#### [YOUR TASK]
Transcribe the data verbatim and drop its images.

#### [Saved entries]
▬▬▬▬▬▬
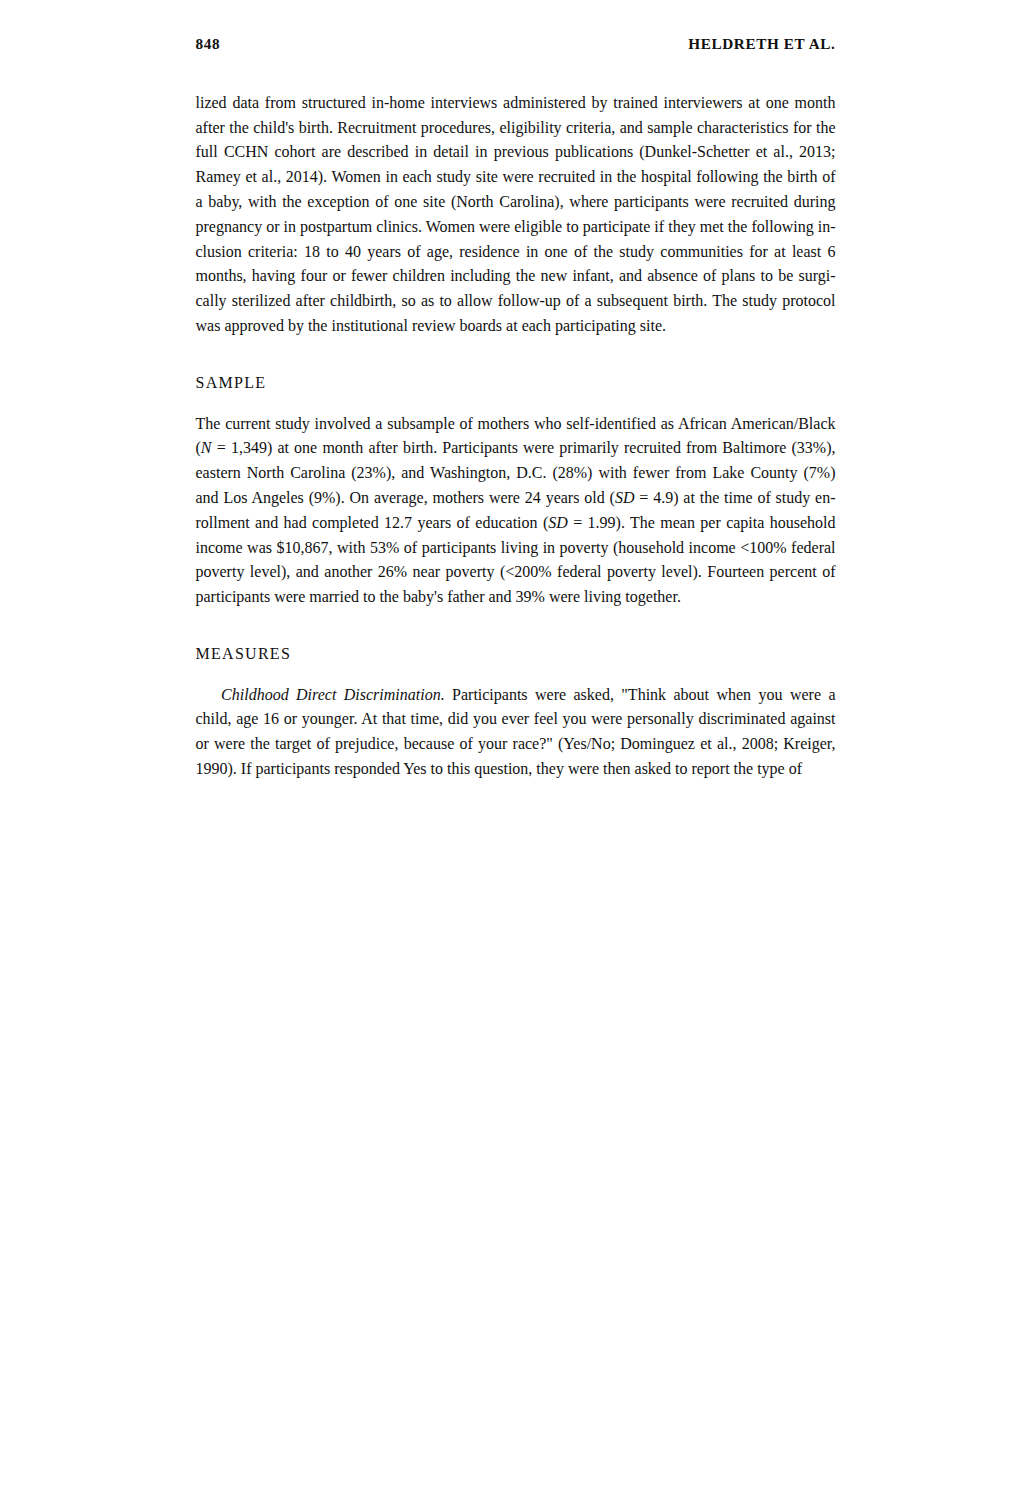848 Heldreth et al.
lized data from structured in-home interviews administered by trained interviewers at one month after the child's birth. Recruitment procedures, eligibility criteria, and sample characteristics for the full CCHN cohort are described in detail in previous publications (Dunkel-Schetter et al., 2013; Ramey et al., 2014). Women in each study site were recruited in the hospital following the birth of a baby, with the exception of one site (North Carolina), where participants were recruited during pregnancy or in postpartum clinics. Women were eligible to participate if they met the following inclusion criteria: 18 to 40 years of age, residence in one of the study communities for at least 6 months, having four or fewer children including the new infant, and absence of plans to be surgically sterilized after childbirth, so as to allow follow-up of a subsequent birth. The study protocol was approved by the institutional review boards at each participating site.
Sample
The current study involved a subsample of mothers who self-identified as African American/Black (N = 1,349) at one month after birth. Participants were primarily recruited from Baltimore (33%), eastern North Carolina (23%), and Washington, D.C. (28%) with fewer from Lake County (7%) and Los Angeles (9%). On average, mothers were 24 years old (SD = 4.9) at the time of study enrollment and had completed 12.7 years of education (SD = 1.99). The mean per capita household income was $10,867, with 53% of participants living in poverty (household income <100% federal poverty level), and another 26% near poverty (<200% federal poverty level). Fourteen percent of participants were married to the baby's father and 39% were living together.
Measures
Childhood Direct Discrimination. Participants were asked, "Think about when you were a child, age 16 or younger. At that time, did you ever feel you were personally discriminated against or were the target of prejudice, because of your race?" (Yes/No; Dominguez et al., 2008; Kreiger, 1990). If participants responded Yes to this question, they were then asked to report the type of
▬▬▬▬▬▬
#### [EXERCISE OUTPUT]
848 Heldreth et al.
lized data from structured in-home interviews administered by trained interviewers at one month after the child's birth. Recruitment procedures, eligibility criteria, and sample characteristics for the full CCHN cohort are described in detail in previous publications (Dunkel-Schetter et al., 2013; Ramey et al., 2014). Women in each study site were recruited in the hospital following the birth of a baby, with the exception of one site (North Carolina), where participants were recruited during pregnancy or in postpartum clinics. Women were eligible to participate if they met the following inclusion criteria: 18 to 40 years of age, residence in one of the study communities for at least 6 months, having four or fewer children including the new infant, and absence of plans to be surgically sterilized after childbirth, so as to allow follow-up of a subsequent birth. The study protocol was approved by the institutional review boards at each participating site.
Sample
The current study involved a subsample of mothers who self-identified as African American/Black (N = 1,349) at one month after birth. Participants were primarily recruited from Baltimore (33%), eastern North Carolina (23%), and Washington, D.C. (28%) with fewer from Lake County (7%) and Los Angeles (9%). On average, mothers were 24 years old (SD = 4.9) at the time of study enrollment and had completed 12.7 years of education (SD = 1.99). The mean per capita household income was $10,867, with 53% of participants living in poverty (household income <100% federal poverty level), and another 26% near poverty (<200% federal poverty level). Fourteen percent of participants were married to the baby's father and 39% were living together.
Measures
Childhood Direct Discrimination. Participants were asked, "Think about when you were a child, age 16 or younger. At that time, did you ever feel you were personally discriminated against or were the target of prejudice, because of your race?" (Yes/No; Dominguez et al., 2008; Kreiger, 1990). If participants responded Yes to this question, they were then asked to report the type of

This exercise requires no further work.